Start of Block
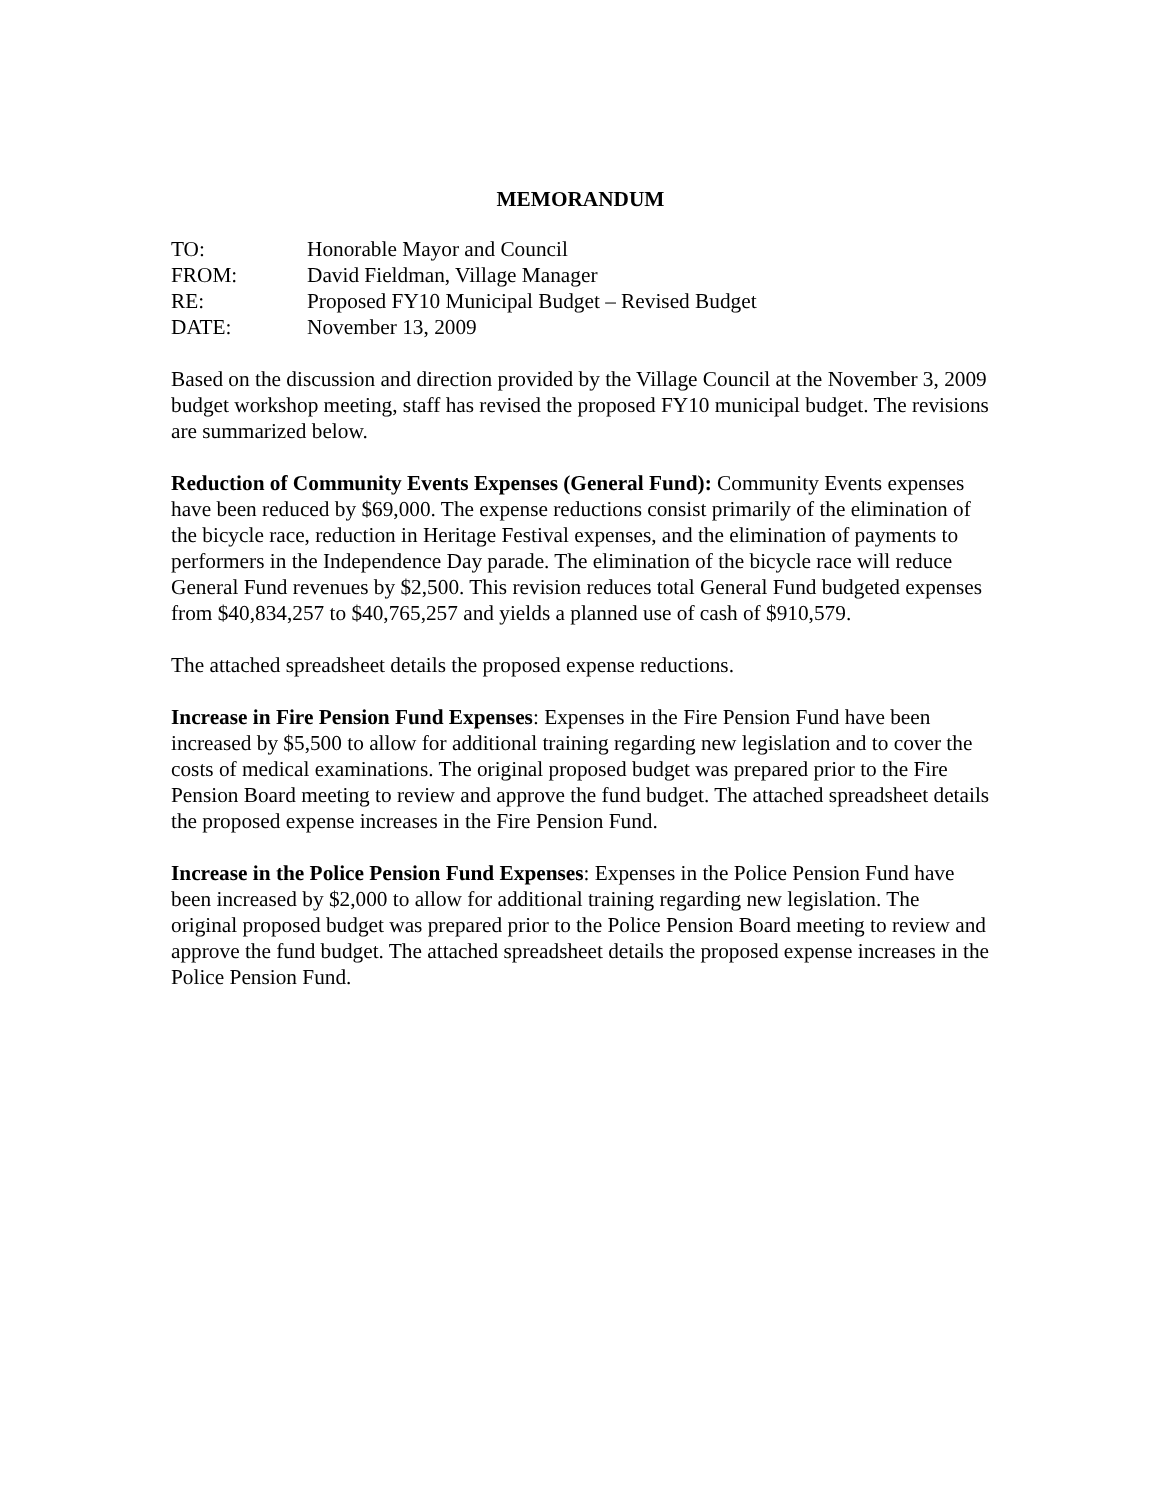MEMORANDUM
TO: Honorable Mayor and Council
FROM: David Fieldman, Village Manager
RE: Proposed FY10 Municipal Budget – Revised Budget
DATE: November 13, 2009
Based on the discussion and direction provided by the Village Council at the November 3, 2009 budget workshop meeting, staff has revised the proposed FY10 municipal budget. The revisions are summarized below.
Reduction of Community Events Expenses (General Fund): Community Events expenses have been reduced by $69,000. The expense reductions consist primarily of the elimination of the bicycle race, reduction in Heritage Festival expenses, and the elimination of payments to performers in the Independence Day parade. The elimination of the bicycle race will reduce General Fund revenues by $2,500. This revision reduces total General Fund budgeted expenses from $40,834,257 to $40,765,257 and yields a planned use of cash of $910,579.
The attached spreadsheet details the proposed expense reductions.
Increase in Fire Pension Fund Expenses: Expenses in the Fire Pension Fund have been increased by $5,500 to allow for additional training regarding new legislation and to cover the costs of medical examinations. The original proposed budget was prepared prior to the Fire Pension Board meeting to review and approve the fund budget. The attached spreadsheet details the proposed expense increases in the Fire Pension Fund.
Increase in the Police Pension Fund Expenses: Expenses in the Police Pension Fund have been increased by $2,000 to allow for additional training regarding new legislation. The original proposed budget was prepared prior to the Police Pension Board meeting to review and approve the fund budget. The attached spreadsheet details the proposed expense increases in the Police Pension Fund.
End of Block
Start of Block
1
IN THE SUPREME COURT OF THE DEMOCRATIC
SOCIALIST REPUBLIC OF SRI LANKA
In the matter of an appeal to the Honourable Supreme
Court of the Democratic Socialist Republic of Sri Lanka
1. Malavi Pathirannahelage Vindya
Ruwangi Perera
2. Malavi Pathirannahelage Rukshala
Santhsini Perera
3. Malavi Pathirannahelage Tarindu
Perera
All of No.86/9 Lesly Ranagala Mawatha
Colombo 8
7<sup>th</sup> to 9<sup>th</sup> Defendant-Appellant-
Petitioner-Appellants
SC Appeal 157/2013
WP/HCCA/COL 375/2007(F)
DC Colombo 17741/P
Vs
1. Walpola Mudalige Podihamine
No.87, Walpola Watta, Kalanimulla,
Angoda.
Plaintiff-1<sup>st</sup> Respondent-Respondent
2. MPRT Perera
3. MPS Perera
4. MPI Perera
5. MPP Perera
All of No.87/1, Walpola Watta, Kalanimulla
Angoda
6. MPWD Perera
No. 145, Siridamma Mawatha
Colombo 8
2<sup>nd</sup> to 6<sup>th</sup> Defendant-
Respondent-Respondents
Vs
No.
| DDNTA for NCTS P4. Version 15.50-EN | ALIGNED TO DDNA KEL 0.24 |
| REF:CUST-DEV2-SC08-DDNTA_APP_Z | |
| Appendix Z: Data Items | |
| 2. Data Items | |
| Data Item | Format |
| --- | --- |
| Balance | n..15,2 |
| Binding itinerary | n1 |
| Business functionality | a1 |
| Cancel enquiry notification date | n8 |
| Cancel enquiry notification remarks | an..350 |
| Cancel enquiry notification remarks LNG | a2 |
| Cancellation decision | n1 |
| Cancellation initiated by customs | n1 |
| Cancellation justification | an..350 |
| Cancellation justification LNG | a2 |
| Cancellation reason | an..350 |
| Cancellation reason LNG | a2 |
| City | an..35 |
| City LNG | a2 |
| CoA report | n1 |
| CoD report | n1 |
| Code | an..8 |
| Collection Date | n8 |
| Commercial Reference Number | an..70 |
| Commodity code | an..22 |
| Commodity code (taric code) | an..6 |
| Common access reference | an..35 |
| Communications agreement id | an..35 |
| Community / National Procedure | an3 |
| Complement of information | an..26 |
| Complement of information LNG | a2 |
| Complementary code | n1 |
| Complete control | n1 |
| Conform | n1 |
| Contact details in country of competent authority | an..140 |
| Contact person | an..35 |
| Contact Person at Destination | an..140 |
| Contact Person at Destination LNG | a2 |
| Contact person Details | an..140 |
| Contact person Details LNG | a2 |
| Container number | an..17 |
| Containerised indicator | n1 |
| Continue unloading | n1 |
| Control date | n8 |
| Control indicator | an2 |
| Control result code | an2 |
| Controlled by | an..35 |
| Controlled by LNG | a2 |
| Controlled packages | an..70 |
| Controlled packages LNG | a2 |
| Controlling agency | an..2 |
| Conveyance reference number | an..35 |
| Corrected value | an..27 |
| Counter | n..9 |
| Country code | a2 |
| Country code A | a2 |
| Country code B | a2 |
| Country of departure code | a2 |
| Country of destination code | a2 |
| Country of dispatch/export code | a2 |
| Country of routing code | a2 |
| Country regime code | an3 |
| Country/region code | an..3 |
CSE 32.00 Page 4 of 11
End of Block
Start of Block
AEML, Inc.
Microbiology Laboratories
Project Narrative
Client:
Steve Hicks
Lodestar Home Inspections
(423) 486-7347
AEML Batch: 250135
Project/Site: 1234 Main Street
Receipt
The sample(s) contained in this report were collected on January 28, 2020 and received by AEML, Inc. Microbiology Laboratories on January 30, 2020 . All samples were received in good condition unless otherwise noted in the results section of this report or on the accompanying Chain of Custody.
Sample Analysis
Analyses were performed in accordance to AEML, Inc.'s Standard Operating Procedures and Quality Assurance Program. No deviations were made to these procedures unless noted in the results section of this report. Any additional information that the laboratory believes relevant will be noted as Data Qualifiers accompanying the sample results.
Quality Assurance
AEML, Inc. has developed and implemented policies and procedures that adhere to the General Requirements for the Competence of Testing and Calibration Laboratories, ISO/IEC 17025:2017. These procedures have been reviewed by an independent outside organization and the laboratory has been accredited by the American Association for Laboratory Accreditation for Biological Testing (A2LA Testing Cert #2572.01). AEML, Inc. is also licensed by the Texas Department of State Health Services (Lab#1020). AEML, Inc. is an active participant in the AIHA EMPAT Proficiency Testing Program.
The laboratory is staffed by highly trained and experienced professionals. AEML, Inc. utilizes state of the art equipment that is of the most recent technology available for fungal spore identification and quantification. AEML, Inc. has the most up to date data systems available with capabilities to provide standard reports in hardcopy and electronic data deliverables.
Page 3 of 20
End of Block
- [Task to complete]: The answer should be a single number: the count of lines in the records that hold the string "Microbiology".

- [Reply to the exercise]: 2